For some reason I wanted to do some mass-managing of my inbox. If it had been in the file system I would have created a shell script - or used Python. But my mail reader focus on being user friendly for normal users, not on scripting for power users. A wise decision; they can't cover all use cases and preferences for language of chocie etc.
With Python as my favorite tool imaplib seemed like the obvious choice. imaplib is however not that intuitive to use - unless you know http://tools.ietf.org/html/rfc3501 by heart...

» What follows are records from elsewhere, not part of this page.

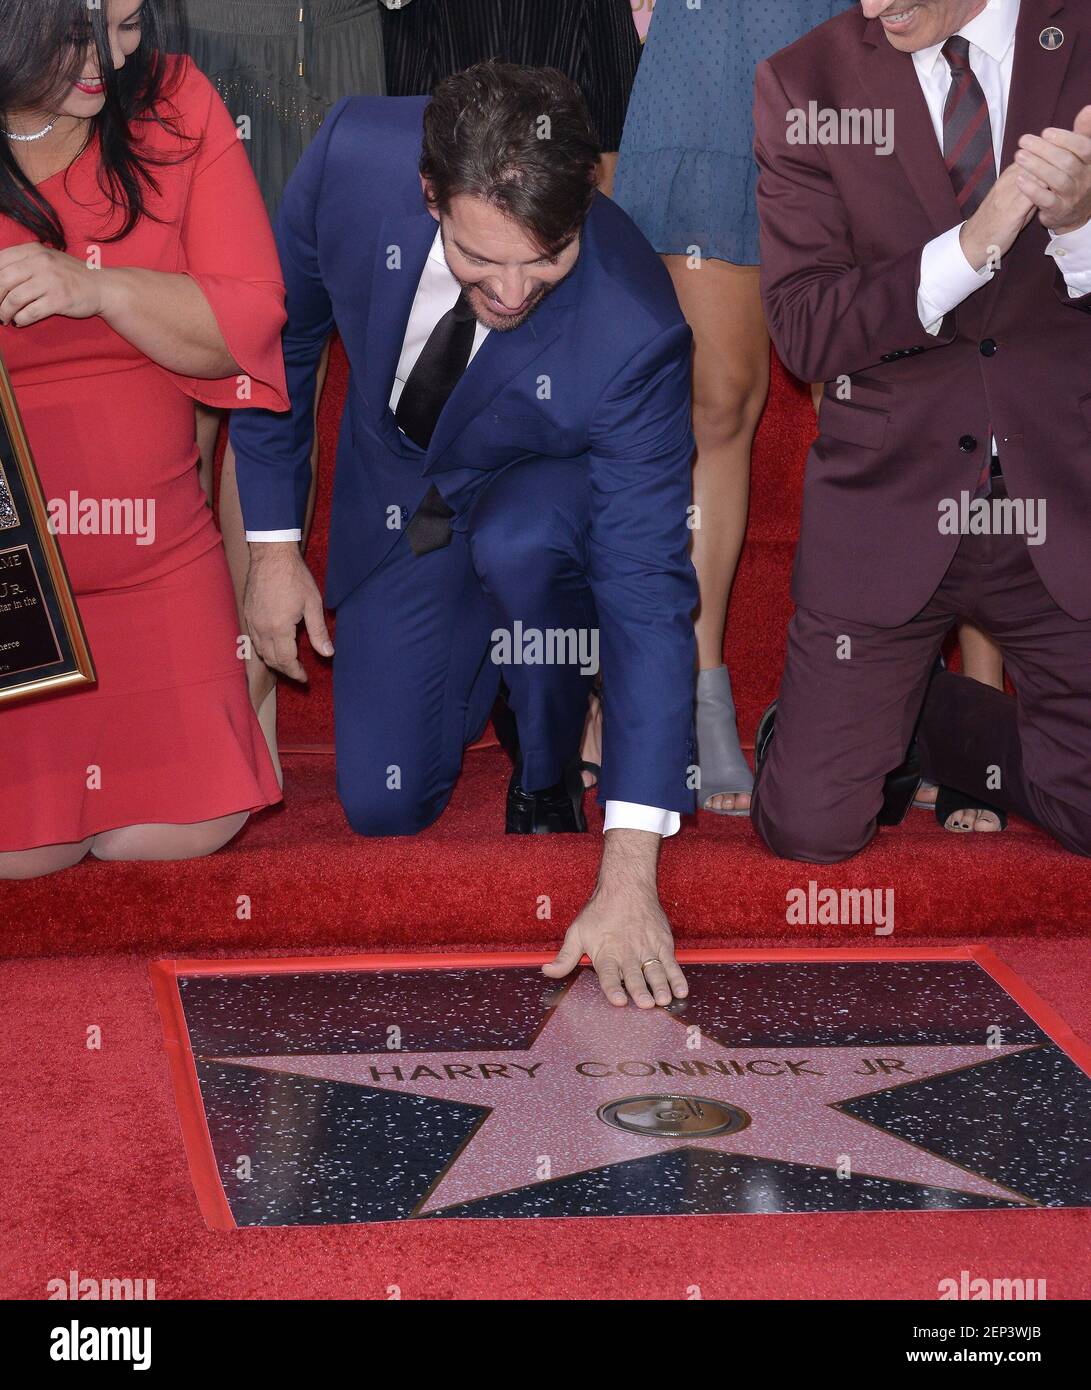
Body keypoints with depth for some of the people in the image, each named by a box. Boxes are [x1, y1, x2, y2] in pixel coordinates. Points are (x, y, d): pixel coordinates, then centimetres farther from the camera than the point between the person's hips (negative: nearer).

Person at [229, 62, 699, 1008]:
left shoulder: (634, 331, -38)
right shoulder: (354, 155, -30)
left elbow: (651, 590, -37)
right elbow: (281, 329, -9)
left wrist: (628, 874, -42)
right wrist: (274, 542, -5)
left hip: (545, 498, -3)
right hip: (395, 495, 3)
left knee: (516, 544, -39)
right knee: (384, 806, -1)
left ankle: (548, 785, -10)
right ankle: (479, 654, 30)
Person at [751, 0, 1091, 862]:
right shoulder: (803, 87, -2)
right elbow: (803, 332, -9)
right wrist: (972, 243, -23)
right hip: (888, 503, -1)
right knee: (810, 829, -6)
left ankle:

Making it work was a bit too hard, so here comes the script I came up with - it can easily be customized for other tasks:
import imaplib
M = imaplib.IMAP4()
print 'logging in:', M.login('username', 'password')
print 'selecting folder:', M.select('HomeInbox')
_type, data = M.search(None, 'ALL')
# or to search for string in field: (None, 'Subject', 'Re:')
message_ids = set()
for num in data[0].split():
# fetch seems quite obscure - fetching one field at a time to make it "simpler"
date = M.fetch(num, '(BODY[HEADER.FIELDS (DATE)])')[1][0][1].strip()
subject = M.fetch(num, '(BODY[HEADER.FIELDS (SUBJECT)])')[1][0][1].strip()
message_id = M.fetch(num, '(BODY[HEADER.FIELDS (Message-ID)])')[1][0][1].strip()
if message_id in message_ids:
print 'deleting', (num, date, subject, message_id)
#M.store(num, '+FLAGS', '\\Deleted') # uncomment to delete
else:
message_ids.add(message_id)
M.expunge()
M.close()
M.logout()
This script as it is removes all doublets based on message id.